Bolton Branch Members' Publishing Success !

Published: 18th November 2008

Four members of the Bolton Branch of the Historical Association have had research published during 2008. 

A new book by Dr Glyn Redworth has shed light on the little known life of what was probably the first female missionary to Britain - in all its gory detail.  The She-Apostle, published by the Oxford University Press, is the biography of Spaniard Luisa de Carvajal and was the subject of Dr Redworth's last visit to the branch in 2007, exposing the suffering endured by Catholics who refused to attend Church of England services under James I.  One of Luisa's missions was to secretly rescue and then preserve the remains of executed priests - who were hung, drawn and quartered - and then send them as religious relics to hardline Catholics on the continent.  The book featured in the Times, the Telegraph and on BBC Radio 4's ‘PM' programme, and was declared to be ‘a literary coup' by John Guy. 

Dr Redworth is based at the School of Arts, Histories and Cultures at the University of Manchester and he returns to the branch on Monday December 1st with a controversial look at the Short Reign of King Philip the Brief of England (1554-1558).  He will suggest that the marriage of Philip I (II of Spain) to Mary Tudor is best seen as the result of a plot devised by Brussels-based bureaucrats.  Following the lecture he will sign copies of The She-Apostle.

Phillimore published The Hayward Grammar School, Bolton: the First Decade, 1955-1965 by the Bolton Branch Chairman. 

The heyday of state grammar schools in the 1940s, '50s and '60s was a significant episode in the social and economic progress of the UK. The Hayward Grammar School in Bolton, planned in 1946, opened in 1955, closed in 1982, saw spectacular developments in upward social mobility, and an effective academic and 'cultural' challenge to established independent schools. The fact that almost no official records of its existence and qualities now remain, either in the present successor school or in the Local Education Authority's offices, has prompted David Clayton to produce, in effect, an archive, a fascinating book detailing and assessing the performance of many of its outstanding staff and pupils in the first decade of its life, 1955-1965. There are many telling mini-biographies.

The author, who taught at the school from 1959 to 1965, emphasises not only academic successes but also the rich extracurricular programme, the sport, the expeditions at home and abroad, the drama, the music, the charity work, the school clubs and societies. The research entailed many absorbing hours of 'oral history' interviews and consultations with former staff and pupils as well as a 'trawling' of surviving school magazines provided by ex-pupils. There were also several productive visits to the National Archives at Kew.

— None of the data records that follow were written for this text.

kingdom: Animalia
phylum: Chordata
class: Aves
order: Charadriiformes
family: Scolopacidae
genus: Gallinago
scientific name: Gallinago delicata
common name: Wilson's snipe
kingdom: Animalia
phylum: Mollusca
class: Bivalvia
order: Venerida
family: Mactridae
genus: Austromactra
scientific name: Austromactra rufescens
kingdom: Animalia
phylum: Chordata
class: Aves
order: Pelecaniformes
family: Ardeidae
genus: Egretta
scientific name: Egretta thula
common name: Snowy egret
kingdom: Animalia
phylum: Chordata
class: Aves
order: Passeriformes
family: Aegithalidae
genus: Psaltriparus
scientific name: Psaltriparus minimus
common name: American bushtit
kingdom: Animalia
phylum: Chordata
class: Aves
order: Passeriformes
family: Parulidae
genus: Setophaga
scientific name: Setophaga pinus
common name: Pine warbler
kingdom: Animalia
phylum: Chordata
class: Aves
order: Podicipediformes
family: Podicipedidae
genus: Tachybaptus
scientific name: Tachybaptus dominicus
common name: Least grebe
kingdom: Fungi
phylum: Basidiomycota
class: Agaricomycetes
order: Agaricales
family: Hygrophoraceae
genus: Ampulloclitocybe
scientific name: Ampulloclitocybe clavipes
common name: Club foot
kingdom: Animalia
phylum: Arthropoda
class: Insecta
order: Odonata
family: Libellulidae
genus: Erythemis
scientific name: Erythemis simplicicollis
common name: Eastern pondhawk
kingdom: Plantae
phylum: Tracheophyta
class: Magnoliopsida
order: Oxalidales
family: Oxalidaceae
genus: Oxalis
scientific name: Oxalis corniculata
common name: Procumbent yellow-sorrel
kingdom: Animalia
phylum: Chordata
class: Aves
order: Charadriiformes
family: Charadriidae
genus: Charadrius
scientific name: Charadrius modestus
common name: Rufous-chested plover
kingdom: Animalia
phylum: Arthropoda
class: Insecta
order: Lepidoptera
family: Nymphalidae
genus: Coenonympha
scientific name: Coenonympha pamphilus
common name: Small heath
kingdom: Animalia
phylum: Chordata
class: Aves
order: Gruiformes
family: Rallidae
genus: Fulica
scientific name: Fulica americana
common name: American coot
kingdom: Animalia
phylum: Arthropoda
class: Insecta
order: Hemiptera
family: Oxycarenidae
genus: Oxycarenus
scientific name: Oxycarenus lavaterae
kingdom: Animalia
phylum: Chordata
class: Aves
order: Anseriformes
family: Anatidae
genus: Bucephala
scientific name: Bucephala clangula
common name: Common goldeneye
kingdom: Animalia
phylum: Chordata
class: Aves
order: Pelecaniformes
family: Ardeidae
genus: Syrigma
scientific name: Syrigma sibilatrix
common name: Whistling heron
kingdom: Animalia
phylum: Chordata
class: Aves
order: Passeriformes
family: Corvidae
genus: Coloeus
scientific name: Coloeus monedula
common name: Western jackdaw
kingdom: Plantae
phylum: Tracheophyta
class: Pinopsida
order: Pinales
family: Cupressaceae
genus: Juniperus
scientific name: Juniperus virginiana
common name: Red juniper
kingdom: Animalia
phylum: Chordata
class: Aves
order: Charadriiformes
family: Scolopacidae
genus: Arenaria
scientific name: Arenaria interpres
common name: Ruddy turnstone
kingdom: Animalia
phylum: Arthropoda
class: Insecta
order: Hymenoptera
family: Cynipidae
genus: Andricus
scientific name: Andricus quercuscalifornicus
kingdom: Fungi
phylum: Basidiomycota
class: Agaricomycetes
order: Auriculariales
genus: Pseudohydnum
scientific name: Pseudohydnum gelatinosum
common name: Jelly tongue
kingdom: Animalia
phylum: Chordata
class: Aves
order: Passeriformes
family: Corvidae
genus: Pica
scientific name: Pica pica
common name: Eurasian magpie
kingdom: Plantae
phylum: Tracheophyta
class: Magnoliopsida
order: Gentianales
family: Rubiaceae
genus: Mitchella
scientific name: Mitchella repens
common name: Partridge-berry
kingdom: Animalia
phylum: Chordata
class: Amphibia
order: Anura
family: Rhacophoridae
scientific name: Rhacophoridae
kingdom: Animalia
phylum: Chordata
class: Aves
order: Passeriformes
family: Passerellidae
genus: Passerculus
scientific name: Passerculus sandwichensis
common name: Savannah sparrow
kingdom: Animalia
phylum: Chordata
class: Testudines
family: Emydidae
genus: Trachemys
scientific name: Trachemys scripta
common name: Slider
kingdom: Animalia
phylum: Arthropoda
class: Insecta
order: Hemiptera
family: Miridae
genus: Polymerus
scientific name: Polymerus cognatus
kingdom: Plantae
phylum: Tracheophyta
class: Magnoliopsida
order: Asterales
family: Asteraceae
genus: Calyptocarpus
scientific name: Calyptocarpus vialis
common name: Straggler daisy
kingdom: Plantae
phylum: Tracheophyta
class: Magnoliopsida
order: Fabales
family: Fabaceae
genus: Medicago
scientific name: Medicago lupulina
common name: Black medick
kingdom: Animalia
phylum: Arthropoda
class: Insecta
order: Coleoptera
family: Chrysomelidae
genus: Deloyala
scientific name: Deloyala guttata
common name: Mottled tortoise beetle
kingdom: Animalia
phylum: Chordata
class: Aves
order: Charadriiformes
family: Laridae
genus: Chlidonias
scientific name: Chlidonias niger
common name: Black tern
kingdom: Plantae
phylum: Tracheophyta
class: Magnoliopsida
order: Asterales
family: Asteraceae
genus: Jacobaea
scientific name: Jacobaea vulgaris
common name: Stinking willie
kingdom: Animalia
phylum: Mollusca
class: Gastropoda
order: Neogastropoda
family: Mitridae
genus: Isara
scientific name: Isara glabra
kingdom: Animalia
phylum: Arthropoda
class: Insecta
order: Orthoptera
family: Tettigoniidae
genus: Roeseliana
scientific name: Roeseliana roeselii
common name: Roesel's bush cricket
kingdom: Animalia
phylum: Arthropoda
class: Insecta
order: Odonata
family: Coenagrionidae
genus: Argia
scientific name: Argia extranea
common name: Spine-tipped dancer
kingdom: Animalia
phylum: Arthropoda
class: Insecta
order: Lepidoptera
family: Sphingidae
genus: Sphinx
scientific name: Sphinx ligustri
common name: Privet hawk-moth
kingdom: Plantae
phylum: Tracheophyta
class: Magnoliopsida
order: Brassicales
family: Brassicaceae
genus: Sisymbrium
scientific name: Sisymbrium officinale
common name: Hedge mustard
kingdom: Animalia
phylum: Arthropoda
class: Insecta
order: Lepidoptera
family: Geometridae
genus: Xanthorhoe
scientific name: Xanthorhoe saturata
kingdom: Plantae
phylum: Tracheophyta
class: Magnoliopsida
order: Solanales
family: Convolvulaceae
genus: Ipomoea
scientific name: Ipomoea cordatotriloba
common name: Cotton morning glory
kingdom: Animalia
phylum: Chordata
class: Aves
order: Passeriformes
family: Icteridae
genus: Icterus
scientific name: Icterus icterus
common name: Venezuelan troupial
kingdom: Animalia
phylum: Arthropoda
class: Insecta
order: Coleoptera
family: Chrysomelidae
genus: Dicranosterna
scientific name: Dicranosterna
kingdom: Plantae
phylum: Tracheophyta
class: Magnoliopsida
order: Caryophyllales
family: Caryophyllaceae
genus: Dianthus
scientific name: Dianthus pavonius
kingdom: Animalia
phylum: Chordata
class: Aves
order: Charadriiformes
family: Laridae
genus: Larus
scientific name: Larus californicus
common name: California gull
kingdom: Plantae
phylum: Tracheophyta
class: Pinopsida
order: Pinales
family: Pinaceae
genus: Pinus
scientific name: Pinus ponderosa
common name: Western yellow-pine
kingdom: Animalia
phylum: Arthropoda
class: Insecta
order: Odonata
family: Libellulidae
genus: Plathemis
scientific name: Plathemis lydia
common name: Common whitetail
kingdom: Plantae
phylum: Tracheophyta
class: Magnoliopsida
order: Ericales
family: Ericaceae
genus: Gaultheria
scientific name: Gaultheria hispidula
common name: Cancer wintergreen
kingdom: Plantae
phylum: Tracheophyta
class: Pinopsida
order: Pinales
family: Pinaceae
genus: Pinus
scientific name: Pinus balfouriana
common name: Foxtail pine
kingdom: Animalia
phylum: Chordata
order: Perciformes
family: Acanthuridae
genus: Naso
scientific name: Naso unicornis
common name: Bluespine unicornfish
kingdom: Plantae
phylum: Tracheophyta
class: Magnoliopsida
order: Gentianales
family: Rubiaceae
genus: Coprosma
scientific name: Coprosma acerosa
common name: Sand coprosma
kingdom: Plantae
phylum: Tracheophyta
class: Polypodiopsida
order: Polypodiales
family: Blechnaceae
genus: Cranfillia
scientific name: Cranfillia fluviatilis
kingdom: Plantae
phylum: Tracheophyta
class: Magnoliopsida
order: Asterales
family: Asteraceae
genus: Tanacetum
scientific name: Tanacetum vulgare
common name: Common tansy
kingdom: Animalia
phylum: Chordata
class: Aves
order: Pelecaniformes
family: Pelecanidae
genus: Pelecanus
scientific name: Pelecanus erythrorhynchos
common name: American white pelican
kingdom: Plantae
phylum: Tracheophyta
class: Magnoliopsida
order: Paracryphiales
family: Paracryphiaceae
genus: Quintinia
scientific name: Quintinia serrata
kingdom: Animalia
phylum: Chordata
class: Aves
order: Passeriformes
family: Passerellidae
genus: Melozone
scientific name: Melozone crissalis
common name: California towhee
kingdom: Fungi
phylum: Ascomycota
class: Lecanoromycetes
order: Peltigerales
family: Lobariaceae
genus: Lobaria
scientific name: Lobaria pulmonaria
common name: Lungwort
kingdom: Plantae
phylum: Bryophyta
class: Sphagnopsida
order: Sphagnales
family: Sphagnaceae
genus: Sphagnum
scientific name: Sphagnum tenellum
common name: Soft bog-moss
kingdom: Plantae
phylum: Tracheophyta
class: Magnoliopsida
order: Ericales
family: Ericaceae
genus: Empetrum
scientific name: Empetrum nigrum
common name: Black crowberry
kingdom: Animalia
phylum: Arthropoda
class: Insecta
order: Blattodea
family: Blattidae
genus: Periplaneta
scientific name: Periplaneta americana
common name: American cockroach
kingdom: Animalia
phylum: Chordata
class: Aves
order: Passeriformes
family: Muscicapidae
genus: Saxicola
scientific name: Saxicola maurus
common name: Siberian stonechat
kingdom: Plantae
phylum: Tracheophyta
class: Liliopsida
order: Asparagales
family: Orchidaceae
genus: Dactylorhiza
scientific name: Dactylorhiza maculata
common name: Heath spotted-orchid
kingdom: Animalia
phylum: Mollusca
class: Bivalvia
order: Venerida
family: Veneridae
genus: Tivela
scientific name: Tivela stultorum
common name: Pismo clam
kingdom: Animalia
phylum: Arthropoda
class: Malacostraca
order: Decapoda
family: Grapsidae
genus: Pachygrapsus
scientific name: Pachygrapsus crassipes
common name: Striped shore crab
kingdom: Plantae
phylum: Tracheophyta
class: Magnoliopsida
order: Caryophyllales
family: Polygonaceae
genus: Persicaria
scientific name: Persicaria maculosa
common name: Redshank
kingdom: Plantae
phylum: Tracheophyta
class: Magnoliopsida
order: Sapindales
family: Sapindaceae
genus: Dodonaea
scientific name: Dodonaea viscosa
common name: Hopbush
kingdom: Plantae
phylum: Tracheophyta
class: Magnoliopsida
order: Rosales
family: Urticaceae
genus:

The outcome is a book specifically preserving, 'for all time', experiences, personalities and achievements that would otherwise eventually be entirely forgotten. As the subsequent Head, for 17 years from 1984, of a large former grammar school in Burnley, David Clayton has been able to evaluate fairly the quality of the Hayward School's performance. He also convincingly explains why so many state grammar schools, in spite of their effectiveness, found themselves being closed in the twenty years following the Tony Crosland Circular 10/65 of 1965.

Sara Vernon's publication Bolton Street Names - Their Meanings and Origins takes a fascinating trip around Bolton, a comprehensive etymological guide to its highways and byways.  Featuring all the streets of Great Bolton and Little Bolton and illustrated with more than seventy photographs, this valuable work is sure to appeal both to those interested in the study of the English language and those wishing to discover more about Bolton's intriguing past.

We are also pleased that member Nick Tyldesley has been involved in putting together Chains and Cotton, a pack of teaching materials aimed at Year 8 and Year 9 pupils.  They are based around the narrative of James Watkins, an African slave who escaped from America and toured around the cotton towns of the North West in the early 1850s, particularly Bolton, telling the mill owners and workers about the horrors of slavery.  The abolitionist cause was enthusiastically taken up. 

The pack focuses on extracts from slave ship logs; the growth of the cotton industry in the North West; James Watkins's journal; and artefacts pertaining to slavery from the Bolton Museum collection.  Pupils will be encouraged to recreate an anti-slavery meeting. The materials can be used in a variety of cross-curricular teaching programmes in the spirit of the Key Stage 3 review.  It has been produced by the partnership between schools, Bolton Museum and Bolton LA with support from the North West MLA and costs £15.